Exercise 4.6 Quoting Alan Agresti (Categorical Data Analysis, 3rd Edition, Section 4.7.4):

Teratology is the study of abnormalities of physiological development. Some teratology experiments investigate effects of dietary regimens or chemical agents on the fetal development of rats in a laboratory setting. Table 4.7 shows results from one such study (Moore and Tsiatis 1991). Female rats on iron-deficient diets were assigned to four groups. Rats in group 1 were given placebo injections, and rats in other groups were given injections of an iron supplement; this was done weekly in group 4, only on days 7 and 10 in group 2, and only on days 0 and 7 in group 3. The 58 rats were made pregnant, sacrificed after three weeks, and then the total number of dead fetuses was counted in each litter. Due to unmeasured covariates and genetic variability the probability of death may vary from litter to litter within a particular treatment group.

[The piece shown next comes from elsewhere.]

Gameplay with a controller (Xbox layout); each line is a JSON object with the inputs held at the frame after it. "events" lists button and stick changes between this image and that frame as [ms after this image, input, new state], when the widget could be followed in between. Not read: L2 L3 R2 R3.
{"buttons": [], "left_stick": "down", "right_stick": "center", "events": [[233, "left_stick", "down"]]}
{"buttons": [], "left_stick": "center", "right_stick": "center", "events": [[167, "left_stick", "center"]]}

The data can be obtained by running the following commands.

rats_path <- paste0("https://raw.githubusercontent.com/theodds/", 
                    "SDS-383D/main/rats.csv")
rats <- read.table(rats_path, sep = "\t", header = TRUE)
head(rats)
##   litter group  n  y
## 1      1     1 10  1
## 2      2     1 11  4
## 3      3     1 12  9
## 4      4     1  4  4
## 5      5     1 10 10
## 6      6     1 11  9

Our interest is in the relationship between the treatment group and the number of dead fetuses. As this is our first treatment of binomial (as opposed to Bernoulli) data, I will show how to fit the a binomial glm:

rats_binomial <- glm(cbind(y, n - y) ~ factor(group), 
                     family = binomial, 
                     data = rats)

The response is given in two columns: the number of successes and number of failures for each observation (we did not need to do this with Bernoulli data since the number of trials is always 1).

  1. Based on the fit of the binomial model, do rats in the placebo group appear to have a fewer proportion of dead fetuses? Justify your conclusions by appropriately accounting for uncertainty.

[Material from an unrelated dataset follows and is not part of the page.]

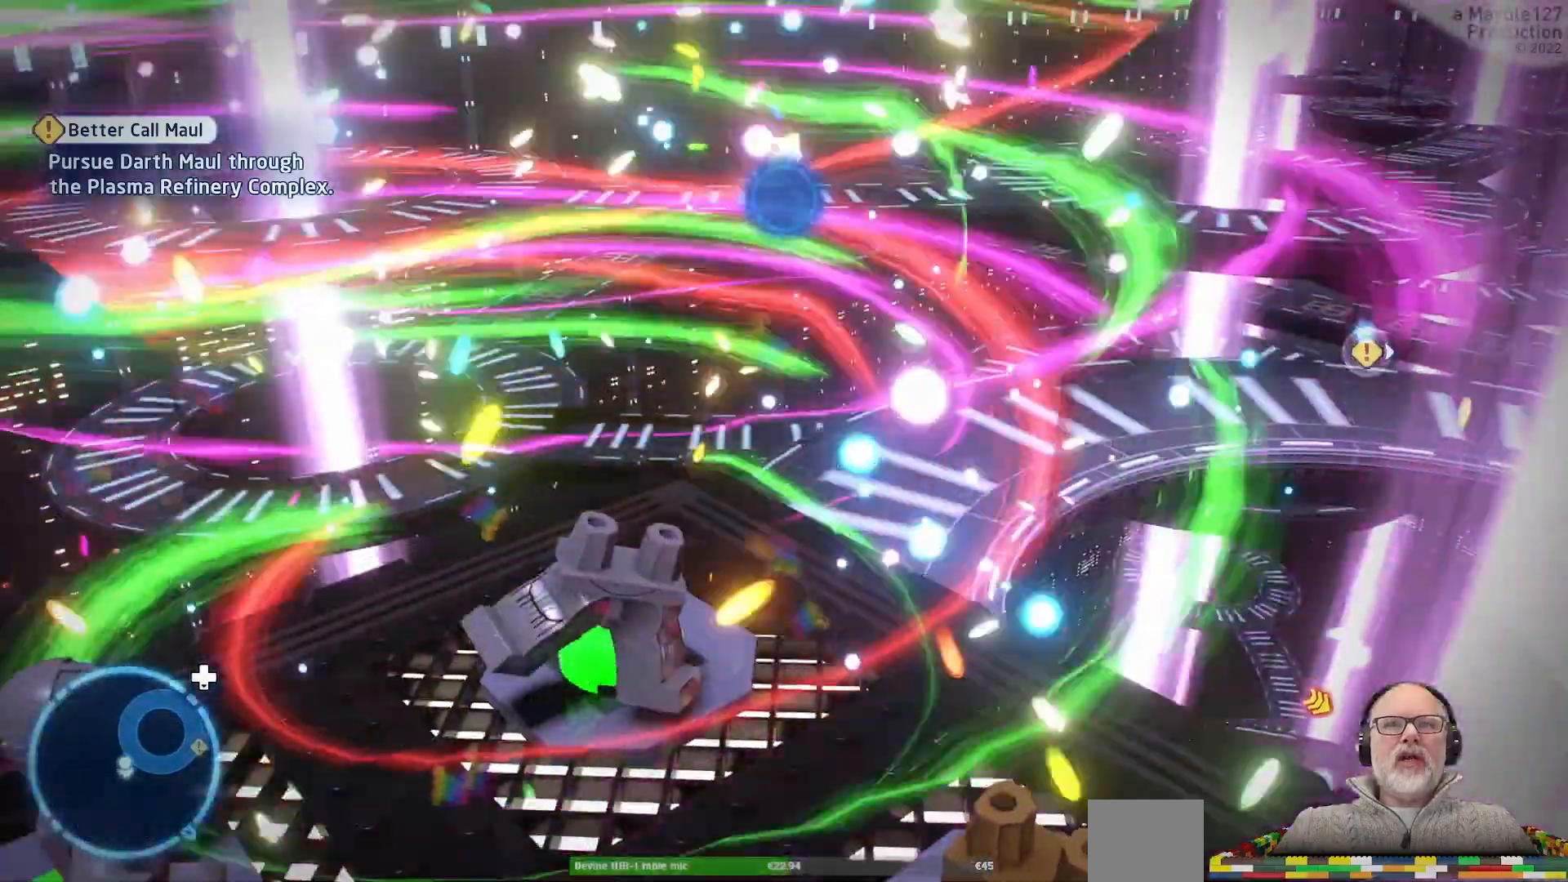
{"buttons": [], "left_stick": "center", "right_stick": "center", "events": []}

  2. Using the same strategies you used for the Poisson, assess whether this data is overdispersed relative to the binomial distribution (make the necessary modifications to \(\widehat \phi\)).

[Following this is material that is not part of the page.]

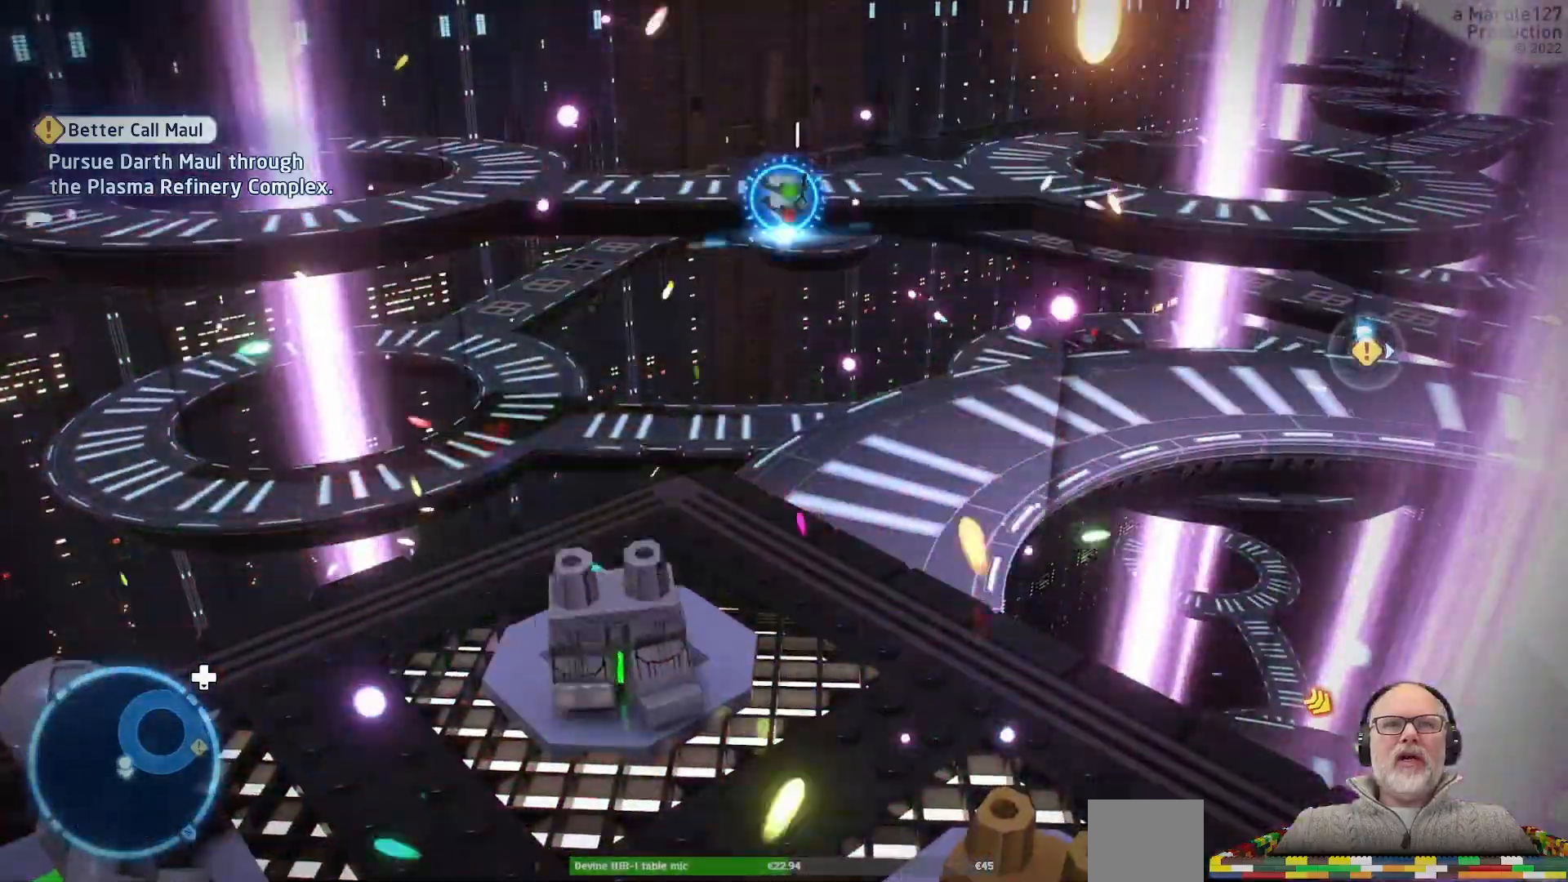
{"buttons": [], "left_stick": "center", "right_stick": "center", "events": [[167, "left_stick", "down-left"], [300, "left_stick", "down"], [467, "left_stick", "center"]]}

  3. Use the aod package to fit a beta-binomial model to the data. Do your qualitative conclusions change? How does this choice affect the standard errors of the effects of interest?

4.2 Semiparametric Modeling with Quasi Likelihood

In some sense, the problem with overdispersion for count and proportion data is that we are restricted to having \(\phi = 1\). We might instead be better served by some other value \(\phi > 1\). For the Poisson model this would allow us (say) to take \(\operatorname{Var}(Y_i) = 2 \mu_i\) rather than forcing \(\operatorname{Var}(Y_i) = \mu_i\).

One might hope that we could write down an exponential dispersion family which has \(\phi \ne 1\) but is otherwise like the Poisson model in that \(b(\theta) = e^\theta\). Unfortunately this is not possible. Oddly, while a density/mass function of the form above may not exist, we can still develop useful methodology as though it did.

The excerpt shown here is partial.